= How to complete this task =
Give back the entire listing verbatim.

= Dataset content =
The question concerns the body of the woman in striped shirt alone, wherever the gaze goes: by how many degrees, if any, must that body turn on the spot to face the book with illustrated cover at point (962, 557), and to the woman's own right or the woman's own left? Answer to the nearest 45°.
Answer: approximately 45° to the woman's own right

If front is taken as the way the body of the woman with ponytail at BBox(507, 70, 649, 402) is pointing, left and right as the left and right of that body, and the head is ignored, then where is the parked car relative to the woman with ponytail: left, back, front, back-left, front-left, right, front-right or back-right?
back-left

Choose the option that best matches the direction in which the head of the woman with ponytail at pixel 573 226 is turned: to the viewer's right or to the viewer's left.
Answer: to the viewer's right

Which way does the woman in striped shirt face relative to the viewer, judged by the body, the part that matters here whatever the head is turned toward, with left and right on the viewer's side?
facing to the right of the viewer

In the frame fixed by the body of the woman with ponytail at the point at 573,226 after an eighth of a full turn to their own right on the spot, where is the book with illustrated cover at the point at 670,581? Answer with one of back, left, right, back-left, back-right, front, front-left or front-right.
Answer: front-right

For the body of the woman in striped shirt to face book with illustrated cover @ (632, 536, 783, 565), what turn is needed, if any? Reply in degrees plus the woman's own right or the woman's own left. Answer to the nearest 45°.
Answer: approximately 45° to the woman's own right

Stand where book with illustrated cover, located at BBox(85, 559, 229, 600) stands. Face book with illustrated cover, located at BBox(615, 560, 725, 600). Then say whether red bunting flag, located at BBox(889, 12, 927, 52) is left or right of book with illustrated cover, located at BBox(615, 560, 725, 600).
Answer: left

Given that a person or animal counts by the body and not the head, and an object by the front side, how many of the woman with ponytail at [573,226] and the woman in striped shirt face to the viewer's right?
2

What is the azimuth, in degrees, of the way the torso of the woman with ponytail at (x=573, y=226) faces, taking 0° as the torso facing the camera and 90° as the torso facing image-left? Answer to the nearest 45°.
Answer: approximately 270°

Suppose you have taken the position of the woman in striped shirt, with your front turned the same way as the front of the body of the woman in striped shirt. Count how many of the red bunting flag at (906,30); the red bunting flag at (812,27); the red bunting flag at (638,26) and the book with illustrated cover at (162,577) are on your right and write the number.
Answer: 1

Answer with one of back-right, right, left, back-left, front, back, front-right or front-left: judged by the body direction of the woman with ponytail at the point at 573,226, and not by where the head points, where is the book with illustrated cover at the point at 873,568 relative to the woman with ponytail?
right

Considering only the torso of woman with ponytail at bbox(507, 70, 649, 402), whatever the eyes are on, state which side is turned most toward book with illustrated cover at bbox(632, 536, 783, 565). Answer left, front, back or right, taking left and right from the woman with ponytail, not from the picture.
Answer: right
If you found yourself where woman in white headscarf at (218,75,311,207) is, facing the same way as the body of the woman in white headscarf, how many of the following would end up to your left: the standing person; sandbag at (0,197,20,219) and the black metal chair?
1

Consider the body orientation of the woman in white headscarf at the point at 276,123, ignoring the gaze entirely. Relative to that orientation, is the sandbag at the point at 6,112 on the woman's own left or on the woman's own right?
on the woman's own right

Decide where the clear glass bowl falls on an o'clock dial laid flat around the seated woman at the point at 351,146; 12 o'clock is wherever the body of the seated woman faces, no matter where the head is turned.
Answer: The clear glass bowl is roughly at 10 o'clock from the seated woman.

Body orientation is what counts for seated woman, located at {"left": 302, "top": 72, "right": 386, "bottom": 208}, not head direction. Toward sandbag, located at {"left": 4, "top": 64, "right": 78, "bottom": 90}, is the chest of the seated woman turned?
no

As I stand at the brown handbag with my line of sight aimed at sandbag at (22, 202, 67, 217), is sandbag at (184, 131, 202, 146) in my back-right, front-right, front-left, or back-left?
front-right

= Written response =
The question concerns the body of the woman in striped shirt alone, wherever the gaze goes: by how many degrees, if any, must that body turn on the spot to face the book with illustrated cover at point (962, 557), and to the woman's own right or the woman's own left? Answer to the nearest 45°.
Answer: approximately 45° to the woman's own right

If front is taken as the way the body of the woman with ponytail at BBox(507, 70, 649, 402) is pointing, left and right as the left and right of that body, and the head is ignored, then where is the parked car relative to the woman with ponytail: left, back, front, back-left, front-left, right, front-right or back-right?
back-left

Choose the option that best matches the direction in which the head of the woman with ponytail at pixel 573 226 is turned: to the viewer's right or to the viewer's left.
Answer: to the viewer's right

Which way does the woman in striped shirt face relative to the viewer, judged by the body, the part that matters here whatever the head is turned toward, with left and right on the viewer's side?
facing to the right of the viewer

In the frame fixed by the body of the woman with ponytail at the point at 573,226 after an eighth of a full turn to their own right on the spot, where is the book with illustrated cover at the point at 670,581? Answer with one of back, left, right, back-left, back-right, front, front-left or front-right.
Answer: front-right

For the body of the woman in striped shirt to face book with illustrated cover @ (632, 536, 783, 565), what turn is needed, if any? Reply in degrees plus the woman's own right or the woman's own left. Answer to the nearest 45°.
Answer: approximately 45° to the woman's own right

Stand where book with illustrated cover, located at BBox(85, 559, 229, 600) stands. Face book with illustrated cover, located at BBox(615, 560, 725, 600). Then say whether red bunting flag, located at BBox(889, 12, 927, 52) is left or right of book with illustrated cover, located at BBox(615, 560, 725, 600).
Answer: left

Given that a person or animal counts by the body and not the head, and an object by the front side, how many of the woman with ponytail at [573,226] and the woman in striped shirt face to the viewer's right?
2

What is the azimuth, in degrees, of the way the torso of the woman with ponytail at (x=573, y=226) faces, taking 0° as the torso facing the camera and 90° as the torso facing image-left? Answer to the nearest 45°.
Answer: approximately 270°

Suppose you have taken the position of the woman in striped shirt, with your front turned the same way as the front of the body of the woman in striped shirt. Count how many of the red bunting flag at (906,30); the red bunting flag at (812,27); the red bunting flag at (638,26) and the book with illustrated cover at (162,577) are on your right and write the number.
Answer: 1

Answer with one of back-right, right, left, back-left, front, back, front-right or front-left: judged by the body direction of the woman with ponytail at the point at 573,226, and not by where the head points, where is the book with illustrated cover at the point at 873,568 relative to the woman with ponytail?
right

Considering only the torso of woman with ponytail at bbox(507, 70, 649, 402), whatever the eyes are on, state which side is turned most toward book with illustrated cover at bbox(632, 536, 783, 565). Answer left, front, back or right, taking left and right from the woman with ponytail, not from the picture.
Answer: right
If you found yourself where woman in white headscarf at (218,75,311,207) is, facing the same way as the body of the woman in white headscarf, how many of the following would end up to your left: the standing person; sandbag at (0,197,20,219) and the black metal chair?
1

Consider the body orientation of the woman in white headscarf at the point at 276,123, ignoring the gaze entirely. Relative to that orientation, is the sandbag at the point at 6,112 on the woman's own left or on the woman's own right?
on the woman's own right

Decide where the clear glass bowl falls on an o'clock dial laid flat around the seated woman at the point at 351,146; 12 o'clock is wherever the body of the seated woman faces, no matter where the head is turned.
Answer: The clear glass bowl is roughly at 10 o'clock from the seated woman.

Body orientation is what counts for seated woman, located at {"left": 302, "top": 72, "right": 386, "bottom": 208}, not head direction. Toward sandbag, located at {"left": 4, "top": 64, "right": 78, "bottom": 90}, is the chest of the seated woman turned?
no

As I stand at the brown handbag with my line of sight aimed at sandbag at (22, 202, 67, 217), is sandbag at (184, 131, 202, 146) in my back-right, front-right, front-left, or back-left?
front-right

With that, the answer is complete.